### [Task requirements]
Below are lines of records; copy exactly those from the one containing "X137700000Y-110040000D03*" through the one containing "G04 #@! TF.CreationDate,2020-05-14T11:32:23-04:00*", leaving the pictures behind.

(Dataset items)
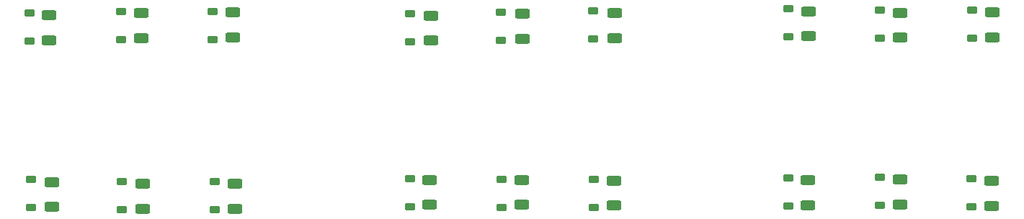
<source format=gtp>
%TF.GenerationSoftware,KiCad,Pcbnew,8.0.1*%
%TF.CreationDate,2024-05-07T00:04:45+05:00*%
%TF.ProjectId,PowerBoard,506f7765-7242-46f6-9172-642e6b696361,rev?*%
%TF.SameCoordinates,Original*%
%TF.FileFunction,Paste,Top*%
%TF.FilePolarity,Positive*%
%FSLAX46Y46*%
G04 Gerber Fmt 4.6, Leading zero omitted, Abs format (unit mm)*
G04 Created by KiCad (PCBNEW 8.0.1) date 2024-05-07 00:04:45*
%MOMM*%
%LPD*%
G01*
G04 APERTURE LIST*
G04 Aperture macros list*
%AMRoundRect*
0 Rectangle with rounded corners*
0 $1 Rounding radius*
0 $2 $3 $4 $5 $6 $7 $8 $9 X,Y pos of 4 corners*
0 Add a 4 corners polygon primitive as box body*
4,1,4,$2,$3,$4,$5,$6,$7,$8,$9,$2,$3,0*
0 Add four circle primitives for the rounded corners*
1,1,$1+$1,$2,$3*
1,1,$1+$1,$4,$5*
1,1,$1+$1,$6,$7*
1,1,$1+$1,$8,$9*
0 Add four rect primitives between the rounded corners*
20,1,$1+$1,$2,$3,$4,$5,0*
20,1,$1+$1,$4,$5,$6,$7,0*
20,1,$1+$1,$6,$7,$8,$9,0*
20,1,$1+$1,$8,$9,$2,$3,0*%
G04 Aperture macros list end*
%ADD10RoundRect,0.225000X-0.375000X0.225000X-0.375000X-0.225000X0.375000X-0.225000X0.375000X0.225000X0*%
%ADD11RoundRect,0.250000X-0.625000X0.312500X-0.625000X-0.312500X0.625000X-0.312500X0.625000X0.312500X0*%
G04 APERTURE END LIST*
D10*
%TO.C,D2*%
X228500000Y-112050000D03*
X228500000Y-115350000D03*
%TD*%
%TO.C,D9*%
X262482332Y-112348057D03*
X262482332Y-115648057D03*
%TD*%
%TO.C,D4*%
X239500000Y-132050000D03*
X239500000Y-135350000D03*
%TD*%
D11*
%TO.C,R27*%
X309232332Y-131938057D03*
X309232332Y-134863057D03*
%TD*%
%TO.C,R25*%
X330822332Y-131988057D03*
X330822332Y-134913057D03*
%TD*%
%TO.C,R3*%
X220050000Y-112537500D03*
X220050000Y-115462500D03*
%TD*%
%TO.C,R24*%
X264782332Y-131885557D03*
X264782332Y-134810557D03*
%TD*%
%TO.C,R20*%
X231050000Y-132337500D03*
X231050000Y-135262500D03*
%TD*%
D10*
%TO.C,D17*%
X317672332Y-111938057D03*
X317672332Y-115238057D03*
%TD*%
D11*
%TO.C,R1*%
X241650000Y-112187500D03*
X241650000Y-115112500D03*
%TD*%
%TO.C,R4*%
X286482332Y-112285557D03*
X286482332Y-115210557D03*
%TD*%
D10*
%TO.C,D1*%
X239250000Y-112100000D03*
X239250000Y-115400000D03*
%TD*%
%TO.C,D18*%
X328472332Y-111938057D03*
X328472332Y-115238057D03*
%TD*%
D11*
%TO.C,R19*%
X241850000Y-132337500D03*
X241850000Y-135262500D03*
%TD*%
%TO.C,R22*%
X286432332Y-131948057D03*
X286432332Y-134873057D03*
%TD*%
%TO.C,R5*%
X275632332Y-112385557D03*
X275632332Y-115310557D03*
%TD*%
D10*
%TO.C,D15*%
X306872332Y-131688057D03*
X306872332Y-134988057D03*
%TD*%
D11*
%TO.C,R7*%
X330872332Y-112175557D03*
X330872332Y-115100557D03*
%TD*%
%TO.C,R23*%
X275582332Y-131885557D03*
X275582332Y-134810557D03*
%TD*%
%TO.C,R9*%
X309272332Y-112075557D03*
X309272332Y-115000557D03*
%TD*%
D10*
%TO.C,D10*%
X284082332Y-131810557D03*
X284082332Y-135110557D03*
%TD*%
D11*
%TO.C,R8*%
X320022332Y-112225557D03*
X320022332Y-115150557D03*
%TD*%
D10*
%TO.C,D16*%
X306922332Y-111788057D03*
X306922332Y-115088057D03*
%TD*%
%TO.C,D12*%
X262432332Y-131748057D03*
X262432332Y-135048057D03*
%TD*%
%TO.C,D8*%
X273132332Y-112148057D03*
X273132332Y-115448057D03*
%TD*%
%TO.C,D7*%
X283932332Y-111998057D03*
X283932332Y-115298057D03*
%TD*%
%TO.C,D3*%
X217750000Y-112300000D03*
X217750000Y-115600000D03*
%TD*%
D11*
%TO.C,R2*%
X230900000Y-112287500D03*
X230900000Y-115212500D03*
%TD*%
%TO.C,R21*%
X220350000Y-132137500D03*
X220350000Y-135062500D03*
%TD*%
D10*
%TO.C,D13*%
X328422332Y-131700557D03*
X328422332Y-135000557D03*
%TD*%
%TO.C,D6*%
X217900000Y-131850000D03*
X217900000Y-135150000D03*
%TD*%
%TO.C,D14*%
X317672332Y-131575557D03*
X317672332Y-134875557D03*
%TD*%
%TO.C,D11*%
X273239832Y-131788057D03*
X273239832Y-135088057D03*
%TD*%
D11*
%TO.C,R26*%
X320022332Y-131825557D03*
X320022332Y-134750557D03*
%TD*%
D10*
%TO.C,D5*%
X228612500Y-132110000D03*
X228612500Y-135410000D03*
%TD*%
D11*
%TO.C,R6*%
X264882332Y-112585557D03*
X264882332Y-115510557D03*
%TD*%
M02*

</source>
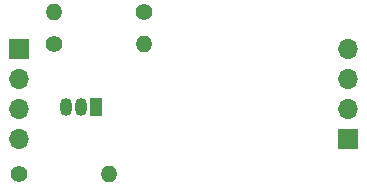
<source format=gbr>
%TF.GenerationSoftware,KiCad,Pcbnew,8.0.6*%
%TF.CreationDate,2024-12-07T18:41:01+09:00*%
%TF.ProjectId,ActuKit,41637475-4b69-4742-9e6b-696361645f70,rev?*%
%TF.SameCoordinates,Original*%
%TF.FileFunction,Copper,L2,Bot*%
%TF.FilePolarity,Positive*%
%FSLAX46Y46*%
G04 Gerber Fmt 4.6, Leading zero omitted, Abs format (unit mm)*
G04 Created by KiCad (PCBNEW 8.0.6) date 2024-12-07 18:41:01*
%MOMM*%
%LPD*%
G01*
G04 APERTURE LIST*
%TA.AperFunction,ComponentPad*%
%ADD10C,1.400000*%
%TD*%
%TA.AperFunction,ComponentPad*%
%ADD11O,1.400000X1.400000*%
%TD*%
%TA.AperFunction,ComponentPad*%
%ADD12R,1.050000X1.500000*%
%TD*%
%TA.AperFunction,ComponentPad*%
%ADD13O,1.050000X1.500000*%
%TD*%
%TA.AperFunction,ComponentPad*%
%ADD14R,1.700000X1.700000*%
%TD*%
%TA.AperFunction,ComponentPad*%
%ADD15O,1.700000X1.700000*%
%TD*%
G04 APERTURE END LIST*
D10*
%TO.P,R3,1*%
%TO.N,Net-(Q1-C)*%
X134200000Y-104700000D03*
D11*
%TO.P,R3,2*%
%TO.N,VDD*%
X141820000Y-104700000D03*
%TD*%
D10*
%TO.P,R2,1*%
%TO.N,Net-(J1-Pin_1)*%
X131200000Y-115700000D03*
D11*
%TO.P,R2,2*%
%TO.N,Net-(Q1-B)*%
X138820000Y-115700000D03*
%TD*%
D10*
%TO.P,R1,1*%
%TO.N,Net-(U2-FIN)*%
X141800000Y-102000000D03*
D11*
%TO.P,R1,2*%
%TO.N,Net-(J1-Pin_1)*%
X134180000Y-102000000D03*
%TD*%
D12*
%TO.P,Q1,1,E*%
%TO.N,GNDPWR*%
X137700000Y-110040000D03*
D13*
%TO.P,Q1,2,C*%
%TO.N,Net-(Q1-C)*%
X136430000Y-110040000D03*
%TO.P,Q1,3,B*%
%TO.N,Net-(Q1-B)*%
X135160000Y-110040000D03*
%TD*%
D14*
%TO.P,J2,1,Pin_1*%
%TO.N,GNDPWR*%
X159100000Y-112700000D03*
D15*
%TO.P,J2,2,Pin_2*%
X159100000Y-110160000D03*
%TO.P,J2,3,Pin_3*%
%TO.N,VDD*%
X159100000Y-107620000D03*
%TO.P,J2,4,Pin_4*%
X159100000Y-105080000D03*
%TD*%
D14*
%TO.P,J1,1,Pin_1*%
%TO.N,Net-(J1-Pin_1)*%
X131200000Y-105120000D03*
D15*
%TO.P,J1,2,Pin_2*%
X131200000Y-107660000D03*
%TO.P,J1,3,Pin_3*%
X131200000Y-110200000D03*
%TO.P,J1,4,Pin_4*%
X131200000Y-112740000D03*
%TD*%
M02*

</source>
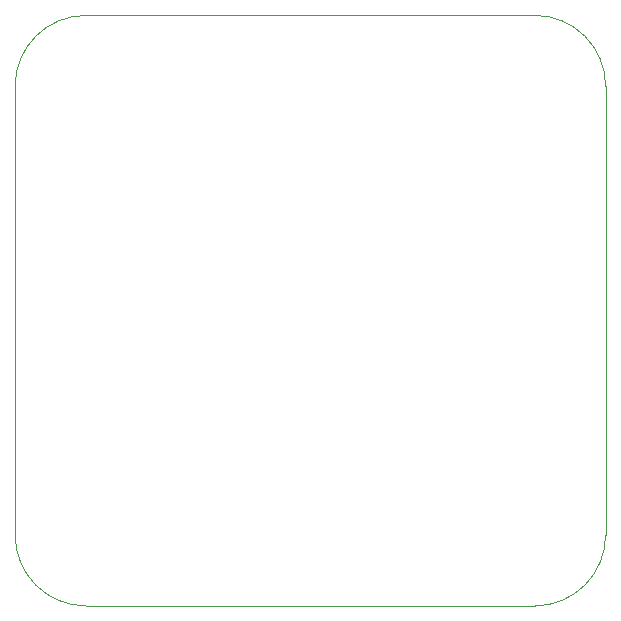
<source format=gbr>
G04 #@! TF.GenerationSoftware,KiCad,Pcbnew,5.1.5-52549c5~86~ubuntu18.04.1*
G04 #@! TF.CreationDate,2020-05-14T11:32:23-04:00*
G04 #@! TF.ProjectId,SoundBoard,536f756e-6442-46f6-9172-642e6b696361,rev?*
G04 #@! TF.SameCoordinates,Original*
G04 #@! TF.FileFunction,Profile,NP*
%FSLAX46Y46*%
G04 Gerber Fmt 4.6, Leading zero omitted, Abs format (unit mm)*
G04 Created by KiCad (PCBNEW 5.1.5-52549c5~86~ubuntu18.04.1) date 2020-05-14 11:32:23*
%MOMM*%
%LPD*%
G04 APERTURE LIST*
%ADD10C,0.050000*%
G04 APERTURE END LIST*
D10*
X65800000Y-141400000D02*
G75*
G02X59800000Y-135400000I0J6000000D01*
G01*
X59800000Y-97400000D02*
G75*
G02X65800000Y-91400000I6000000J0D01*
G01*
X103800000Y-91400000D02*
G75*
G02X109800000Y-97400000I0J-6000000D01*
G01*
X109800000Y-135400000D02*
G75*
G02X103800000Y-141400000I-6000000J0D01*
G01*
X59800000Y-97400000D02*
X59800000Y-127600000D01*
X103800000Y-91400000D02*
X65800000Y-91400000D01*
X109800000Y-135400000D02*
X109800000Y-97400000D01*
X65800000Y-141400000D02*
X103800000Y-141400000D01*
X59800000Y-127600000D02*
X59800000Y-135400000D01*
M02*

</source>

### [Response box]
X137700000Y-110040000D03*
D13*
%TO.P,Q1,2,C*%
%TO.N,Net-(Q1-C)*%
X136430000Y-110040000D03*
%TO.P,Q1,3,B*%
%TO.N,Net-(Q1-B)*%
X135160000Y-110040000D03*
%TD*%
D14*
%TO.P,J2,1,Pin_1*%
%TO.N,GNDPWR*%
X159100000Y-112700000D03*
D15*
%TO.P,J2,2,Pin_2*%
X159100000Y-110160000D03*
%TO.P,J2,3,Pin_3*%
%TO.N,VDD*%
X159100000Y-107620000D03*
%TO.P,J2,4,Pin_4*%
X159100000Y-105080000D03*
%TD*%
D14*
%TO.P,J1,1,Pin_1*%
%TO.N,Net-(J1-Pin_1)*%
X131200000Y-105120000D03*
D15*
%TO.P,J1,2,Pin_2*%
X131200000Y-107660000D03*
%TO.P,J1,3,Pin_3*%
X131200000Y-110200000D03*
%TO.P,J1,4,Pin_4*%
X131200000Y-112740000D03*
%TD*%
M02*

</source>
<source format=gbr>
G04 #@! TF.GenerationSoftware,KiCad,Pcbnew,5.1.5-52549c5~86~ubuntu18.04.1*
G04 #@! TF.CreationDate,2020-05-14T11:32:23-04:00*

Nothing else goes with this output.